Svanhildur Óskarsdóttir offers, in "Egil Strikes Again: Textual Variation and the Seventeenth-Century Reworkings of Egil's Saga", a review of the textual tradition of the saga, focusing primarily upon a seventeenth-century reworking of Egil's Saga which she calls "New Egil's Saga" (in contrast with the earlier, pejorative, name, Vitlausa Egla, or "Silly Saga of Egil"). She accurately notes that few scholars have given much notice to this text--indeed, it is entirely new to me--and fewer still outside of Iceland. While the narratives generally run parallel, with major episodes largely unchanged, the style of the "New Saga" is markedly different. Where the medieval saga is laconic and pithy, the language of the later saga is prolix, hyperbolic, and evinces a greater interest in battles, and less attention to geographic accuracy. The end of the saga seems to offer the most significant alteration, one that would seem to be emblematic of this narrative's preferences: instead of a now-ancient Egil's final encounter being his comic repartee with the cook, "New Saga" describes how the aged and blind Viking throws a dead horse across a river. She positions the composition of the "New Saga" within an atmosphere of antiquarian enthusiasms in the seventeenth century, and offers several extensive excerpts of this unedited narrative for readers to get a flavor of this remarkable, if minor, saga.

In "Bloody Runes: The Transgressive Poetics of Egil's Saga", Jón Karl Helgason examines the poetic language of the saga with reference to the theoretical work of Freud, Kristeva, and Bataille. Beginning with an overview of Snorri's myth of the origin of poetry, which shared with mead and vomit, blood and feces, Helgason asks whether we can make some coherent sense of the saga's mixed interest in poetry and cruelty, ugliness and art. He begins with some notes on how Freud's essay on the uncanny seems relevant to images of mutilation and doubling (of people and motifs) in Egil's Saga. Then, he turns to Kristeva's concept of the abject, and its concern with horror and purification. Helgason reads certain scenes of disgust and death in the saga in the light of these concepts. Finally, in the light of Bataille's L'Érotisme, Helgason looks for implicit examples of erotic content in what seems to be a largely asexual saga. In particular, he offers a reading of Egil's behavior, both graphically emetic and runically graphic, at the farm at Atley with Bard, Eirik, and Gunnhild.

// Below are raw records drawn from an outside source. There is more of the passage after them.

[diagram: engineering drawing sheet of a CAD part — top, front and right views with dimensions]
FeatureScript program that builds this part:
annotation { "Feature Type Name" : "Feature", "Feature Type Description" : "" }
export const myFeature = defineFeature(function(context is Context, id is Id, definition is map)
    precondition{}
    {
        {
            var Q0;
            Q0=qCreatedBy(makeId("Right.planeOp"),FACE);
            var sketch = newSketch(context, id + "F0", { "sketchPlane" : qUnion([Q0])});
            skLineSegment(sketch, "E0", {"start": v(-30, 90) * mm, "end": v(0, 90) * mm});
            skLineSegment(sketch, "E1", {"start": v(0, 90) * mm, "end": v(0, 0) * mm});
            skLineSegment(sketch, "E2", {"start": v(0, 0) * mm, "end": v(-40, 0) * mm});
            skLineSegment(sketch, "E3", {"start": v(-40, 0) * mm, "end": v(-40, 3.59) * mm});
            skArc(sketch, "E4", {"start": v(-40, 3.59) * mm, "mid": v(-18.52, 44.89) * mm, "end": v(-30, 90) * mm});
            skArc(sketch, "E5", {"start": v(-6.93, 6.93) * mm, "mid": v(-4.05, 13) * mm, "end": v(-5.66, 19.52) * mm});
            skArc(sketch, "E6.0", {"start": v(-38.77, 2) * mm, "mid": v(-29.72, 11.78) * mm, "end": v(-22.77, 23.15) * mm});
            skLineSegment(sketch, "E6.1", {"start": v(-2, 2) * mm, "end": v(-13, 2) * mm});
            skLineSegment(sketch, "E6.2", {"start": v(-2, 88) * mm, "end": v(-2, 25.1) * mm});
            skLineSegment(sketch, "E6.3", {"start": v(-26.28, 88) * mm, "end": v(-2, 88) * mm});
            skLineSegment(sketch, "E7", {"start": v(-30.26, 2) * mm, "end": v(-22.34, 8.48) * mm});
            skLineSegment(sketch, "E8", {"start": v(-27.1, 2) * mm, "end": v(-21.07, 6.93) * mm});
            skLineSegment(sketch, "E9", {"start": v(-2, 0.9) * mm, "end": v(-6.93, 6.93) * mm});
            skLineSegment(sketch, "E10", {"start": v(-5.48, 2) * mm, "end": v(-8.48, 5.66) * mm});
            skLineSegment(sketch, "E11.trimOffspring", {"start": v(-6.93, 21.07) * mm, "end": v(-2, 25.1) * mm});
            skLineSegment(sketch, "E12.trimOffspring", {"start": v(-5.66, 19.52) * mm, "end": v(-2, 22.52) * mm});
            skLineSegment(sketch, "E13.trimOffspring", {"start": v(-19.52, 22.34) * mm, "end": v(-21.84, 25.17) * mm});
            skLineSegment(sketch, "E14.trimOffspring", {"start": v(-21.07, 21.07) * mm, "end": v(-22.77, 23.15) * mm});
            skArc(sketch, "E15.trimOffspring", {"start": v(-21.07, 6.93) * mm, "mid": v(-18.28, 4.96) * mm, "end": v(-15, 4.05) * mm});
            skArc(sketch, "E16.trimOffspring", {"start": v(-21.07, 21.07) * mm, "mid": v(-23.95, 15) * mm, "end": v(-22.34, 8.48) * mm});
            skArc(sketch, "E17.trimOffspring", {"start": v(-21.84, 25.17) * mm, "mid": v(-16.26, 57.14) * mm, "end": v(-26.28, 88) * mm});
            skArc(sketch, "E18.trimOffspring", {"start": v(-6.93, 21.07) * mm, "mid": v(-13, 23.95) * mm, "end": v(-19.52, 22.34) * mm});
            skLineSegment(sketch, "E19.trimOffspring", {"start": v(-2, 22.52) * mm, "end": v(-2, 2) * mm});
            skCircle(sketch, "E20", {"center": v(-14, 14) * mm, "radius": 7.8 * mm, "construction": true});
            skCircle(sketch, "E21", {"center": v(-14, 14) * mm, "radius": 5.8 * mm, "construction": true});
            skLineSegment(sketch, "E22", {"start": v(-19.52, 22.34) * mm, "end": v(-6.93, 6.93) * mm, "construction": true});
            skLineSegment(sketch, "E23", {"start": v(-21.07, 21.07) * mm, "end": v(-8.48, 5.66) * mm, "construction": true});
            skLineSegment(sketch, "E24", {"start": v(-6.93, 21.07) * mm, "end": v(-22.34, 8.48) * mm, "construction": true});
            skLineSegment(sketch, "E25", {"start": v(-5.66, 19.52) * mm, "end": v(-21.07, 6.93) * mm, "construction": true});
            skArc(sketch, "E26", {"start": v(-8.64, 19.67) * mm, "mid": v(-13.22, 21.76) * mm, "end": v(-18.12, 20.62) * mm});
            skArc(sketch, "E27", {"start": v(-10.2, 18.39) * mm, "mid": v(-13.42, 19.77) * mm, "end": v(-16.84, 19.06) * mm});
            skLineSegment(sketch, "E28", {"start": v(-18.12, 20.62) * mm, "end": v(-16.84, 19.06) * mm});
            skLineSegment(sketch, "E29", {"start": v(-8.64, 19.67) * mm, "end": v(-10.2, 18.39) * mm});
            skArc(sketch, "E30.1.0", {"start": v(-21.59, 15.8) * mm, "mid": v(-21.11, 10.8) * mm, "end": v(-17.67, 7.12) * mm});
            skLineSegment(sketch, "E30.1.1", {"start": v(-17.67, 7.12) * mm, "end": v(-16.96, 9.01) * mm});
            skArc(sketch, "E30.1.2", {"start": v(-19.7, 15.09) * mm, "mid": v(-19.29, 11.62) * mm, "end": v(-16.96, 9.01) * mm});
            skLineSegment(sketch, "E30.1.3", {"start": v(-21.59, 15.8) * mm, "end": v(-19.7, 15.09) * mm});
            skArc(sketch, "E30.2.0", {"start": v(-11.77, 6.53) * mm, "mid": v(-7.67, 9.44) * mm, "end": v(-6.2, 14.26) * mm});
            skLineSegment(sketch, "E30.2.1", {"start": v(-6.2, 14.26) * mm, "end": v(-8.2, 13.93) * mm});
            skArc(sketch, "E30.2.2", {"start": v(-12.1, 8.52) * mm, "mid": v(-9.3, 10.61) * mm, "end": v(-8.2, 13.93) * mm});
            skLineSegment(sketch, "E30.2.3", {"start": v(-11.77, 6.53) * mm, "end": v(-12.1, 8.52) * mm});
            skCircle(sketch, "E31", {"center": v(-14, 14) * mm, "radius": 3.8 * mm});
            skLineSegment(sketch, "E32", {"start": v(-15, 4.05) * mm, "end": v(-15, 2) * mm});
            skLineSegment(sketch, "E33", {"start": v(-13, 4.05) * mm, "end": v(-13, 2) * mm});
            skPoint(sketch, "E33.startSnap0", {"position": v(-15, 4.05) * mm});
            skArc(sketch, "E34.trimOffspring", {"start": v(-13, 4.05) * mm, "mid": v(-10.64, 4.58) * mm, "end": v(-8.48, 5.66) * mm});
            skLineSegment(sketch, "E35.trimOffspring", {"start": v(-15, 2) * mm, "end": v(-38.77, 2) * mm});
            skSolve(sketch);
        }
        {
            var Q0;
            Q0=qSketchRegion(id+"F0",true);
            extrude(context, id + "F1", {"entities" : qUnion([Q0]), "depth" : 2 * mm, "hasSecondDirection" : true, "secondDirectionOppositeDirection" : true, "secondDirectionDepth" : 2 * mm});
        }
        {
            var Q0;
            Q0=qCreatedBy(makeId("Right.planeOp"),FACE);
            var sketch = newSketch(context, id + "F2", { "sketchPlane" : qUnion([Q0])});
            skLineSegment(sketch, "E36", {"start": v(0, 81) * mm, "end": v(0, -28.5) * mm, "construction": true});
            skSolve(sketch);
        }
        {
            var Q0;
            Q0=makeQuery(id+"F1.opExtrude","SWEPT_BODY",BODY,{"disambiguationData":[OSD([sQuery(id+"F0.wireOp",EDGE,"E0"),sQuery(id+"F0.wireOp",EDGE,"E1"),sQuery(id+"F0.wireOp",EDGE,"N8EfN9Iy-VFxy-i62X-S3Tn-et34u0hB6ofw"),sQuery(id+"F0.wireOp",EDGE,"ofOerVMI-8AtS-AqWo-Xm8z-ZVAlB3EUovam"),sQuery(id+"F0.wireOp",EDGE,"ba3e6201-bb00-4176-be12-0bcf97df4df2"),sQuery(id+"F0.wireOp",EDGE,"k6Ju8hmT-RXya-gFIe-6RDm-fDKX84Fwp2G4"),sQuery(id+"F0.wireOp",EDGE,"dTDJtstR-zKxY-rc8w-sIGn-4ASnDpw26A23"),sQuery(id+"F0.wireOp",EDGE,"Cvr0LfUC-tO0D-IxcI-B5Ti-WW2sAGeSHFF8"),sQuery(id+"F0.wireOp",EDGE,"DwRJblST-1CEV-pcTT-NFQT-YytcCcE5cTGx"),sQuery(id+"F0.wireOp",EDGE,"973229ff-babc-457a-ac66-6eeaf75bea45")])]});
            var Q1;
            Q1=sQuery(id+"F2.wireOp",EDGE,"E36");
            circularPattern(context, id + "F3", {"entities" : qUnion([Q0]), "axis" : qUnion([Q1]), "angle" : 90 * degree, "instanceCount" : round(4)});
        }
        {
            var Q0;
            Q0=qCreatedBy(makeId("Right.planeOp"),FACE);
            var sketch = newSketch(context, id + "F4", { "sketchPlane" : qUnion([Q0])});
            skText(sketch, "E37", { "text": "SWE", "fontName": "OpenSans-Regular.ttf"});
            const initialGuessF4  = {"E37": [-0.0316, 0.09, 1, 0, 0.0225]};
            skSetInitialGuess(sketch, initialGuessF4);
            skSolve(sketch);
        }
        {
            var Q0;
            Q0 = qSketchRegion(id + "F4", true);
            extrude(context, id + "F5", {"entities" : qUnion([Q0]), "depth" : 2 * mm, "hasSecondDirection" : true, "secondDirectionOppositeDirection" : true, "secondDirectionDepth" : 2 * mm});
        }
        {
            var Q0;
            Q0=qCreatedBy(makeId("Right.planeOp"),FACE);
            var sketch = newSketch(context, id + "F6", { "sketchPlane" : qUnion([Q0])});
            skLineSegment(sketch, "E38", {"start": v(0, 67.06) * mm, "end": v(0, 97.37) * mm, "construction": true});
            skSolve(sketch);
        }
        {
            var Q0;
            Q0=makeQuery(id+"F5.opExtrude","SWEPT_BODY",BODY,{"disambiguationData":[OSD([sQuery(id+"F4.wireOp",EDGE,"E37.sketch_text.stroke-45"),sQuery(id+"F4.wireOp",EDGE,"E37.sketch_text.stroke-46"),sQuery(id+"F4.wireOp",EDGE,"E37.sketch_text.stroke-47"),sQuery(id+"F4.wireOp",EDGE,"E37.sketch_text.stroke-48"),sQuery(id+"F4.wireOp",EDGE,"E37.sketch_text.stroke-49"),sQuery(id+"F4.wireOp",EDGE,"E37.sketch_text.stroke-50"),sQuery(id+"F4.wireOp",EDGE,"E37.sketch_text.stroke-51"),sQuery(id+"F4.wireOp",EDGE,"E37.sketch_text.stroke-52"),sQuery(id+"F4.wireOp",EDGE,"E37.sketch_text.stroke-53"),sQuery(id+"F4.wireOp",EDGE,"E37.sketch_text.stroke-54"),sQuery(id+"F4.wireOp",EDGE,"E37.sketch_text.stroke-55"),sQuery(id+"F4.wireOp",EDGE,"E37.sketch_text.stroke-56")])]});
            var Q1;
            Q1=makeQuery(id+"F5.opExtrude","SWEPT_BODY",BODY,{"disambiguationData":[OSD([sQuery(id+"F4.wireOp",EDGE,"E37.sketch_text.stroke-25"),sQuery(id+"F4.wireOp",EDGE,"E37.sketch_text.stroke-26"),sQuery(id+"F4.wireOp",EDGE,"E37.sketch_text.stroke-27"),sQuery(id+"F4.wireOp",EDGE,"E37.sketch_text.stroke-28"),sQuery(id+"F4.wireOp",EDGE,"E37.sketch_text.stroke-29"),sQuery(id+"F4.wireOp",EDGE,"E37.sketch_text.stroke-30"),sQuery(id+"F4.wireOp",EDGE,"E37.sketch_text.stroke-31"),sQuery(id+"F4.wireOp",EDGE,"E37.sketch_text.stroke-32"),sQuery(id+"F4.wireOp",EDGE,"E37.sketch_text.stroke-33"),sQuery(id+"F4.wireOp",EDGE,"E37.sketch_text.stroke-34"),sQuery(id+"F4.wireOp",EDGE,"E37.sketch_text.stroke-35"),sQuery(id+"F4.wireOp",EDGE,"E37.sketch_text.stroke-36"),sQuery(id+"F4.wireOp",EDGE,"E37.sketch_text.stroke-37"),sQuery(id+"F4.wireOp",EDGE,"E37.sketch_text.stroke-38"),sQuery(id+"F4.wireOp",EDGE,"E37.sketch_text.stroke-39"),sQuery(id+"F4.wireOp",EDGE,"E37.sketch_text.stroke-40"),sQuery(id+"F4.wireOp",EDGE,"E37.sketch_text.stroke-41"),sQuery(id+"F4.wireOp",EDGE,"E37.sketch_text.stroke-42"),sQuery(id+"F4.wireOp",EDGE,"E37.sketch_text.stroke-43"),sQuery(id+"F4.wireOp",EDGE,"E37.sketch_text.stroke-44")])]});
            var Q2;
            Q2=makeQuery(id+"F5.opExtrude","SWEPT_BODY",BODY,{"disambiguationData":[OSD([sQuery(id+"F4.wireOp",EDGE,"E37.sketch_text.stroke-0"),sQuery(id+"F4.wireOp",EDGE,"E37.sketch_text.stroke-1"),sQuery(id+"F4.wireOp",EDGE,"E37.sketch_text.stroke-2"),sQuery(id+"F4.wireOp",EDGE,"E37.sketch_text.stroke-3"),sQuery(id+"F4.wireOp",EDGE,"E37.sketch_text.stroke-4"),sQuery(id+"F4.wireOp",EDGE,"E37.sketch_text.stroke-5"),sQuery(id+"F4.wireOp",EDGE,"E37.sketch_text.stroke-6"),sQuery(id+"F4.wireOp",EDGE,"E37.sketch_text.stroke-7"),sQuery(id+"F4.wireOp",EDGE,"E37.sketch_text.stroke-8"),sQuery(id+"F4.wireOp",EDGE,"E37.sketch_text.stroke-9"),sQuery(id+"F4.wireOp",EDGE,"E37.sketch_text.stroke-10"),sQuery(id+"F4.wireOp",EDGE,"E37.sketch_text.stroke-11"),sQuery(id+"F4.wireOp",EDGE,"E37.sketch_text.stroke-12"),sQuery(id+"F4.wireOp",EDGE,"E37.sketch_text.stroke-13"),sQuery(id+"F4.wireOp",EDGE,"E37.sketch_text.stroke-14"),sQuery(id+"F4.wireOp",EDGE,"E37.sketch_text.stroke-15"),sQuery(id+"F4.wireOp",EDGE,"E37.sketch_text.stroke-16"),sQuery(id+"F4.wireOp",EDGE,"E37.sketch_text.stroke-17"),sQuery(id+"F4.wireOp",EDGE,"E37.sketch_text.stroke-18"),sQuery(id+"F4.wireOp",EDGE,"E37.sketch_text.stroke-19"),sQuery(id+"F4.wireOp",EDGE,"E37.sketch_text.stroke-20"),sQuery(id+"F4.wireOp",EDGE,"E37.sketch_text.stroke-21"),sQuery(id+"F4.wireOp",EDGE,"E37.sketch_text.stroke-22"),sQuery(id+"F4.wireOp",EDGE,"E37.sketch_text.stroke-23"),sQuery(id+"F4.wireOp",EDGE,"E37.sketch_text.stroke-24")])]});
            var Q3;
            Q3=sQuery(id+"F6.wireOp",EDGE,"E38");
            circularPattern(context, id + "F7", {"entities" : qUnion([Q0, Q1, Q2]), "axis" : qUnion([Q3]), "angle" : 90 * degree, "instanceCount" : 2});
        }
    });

The volume concludes with a splendid (albeit selected) bibliography of scholarship on the saga, here presented by Álfdís Þorleifsdóttir,, Katelin Parsons, and Jane Appleton, and drawn from the online bibliography available at https://wikisaga.hi.is. This site offers over 500 bibliographic entries on the saga as well as other research materials, including the Icelandic edition by Bergljót Kristjánsdóttir and Svanhildur Óskarsdóttir, and the archaic English translation made by William Charles Green in 1893. While not truly comprehensive--general introductions to the saga are not included (thus readers will still want to make use of John Hines's 1992 bibliographical guide)--the project will prove a multilingual boon to scholars, promising summaries in Icelandic and English, and is committed to recovering older scholarship, i.e. papers less likely to be found by online searches. This research effort is to be much-applauded, and will serve as a "first stop" for researchers on the saga, and as an example for similar projects.

Finally, I must commend the stellar job of editing and layout performed by the University of Toronto Press. Any collection of essays on an Icelandic topic will bristle with technical difficulties provided by the language, the alphabet, and the poetry. I could find only a single error, and that was as minor as could be. This book represents not only a valuable collection of fresh insights on one of the most compelling narratives of medieval literature, but a pinnacle of editorial accuracy.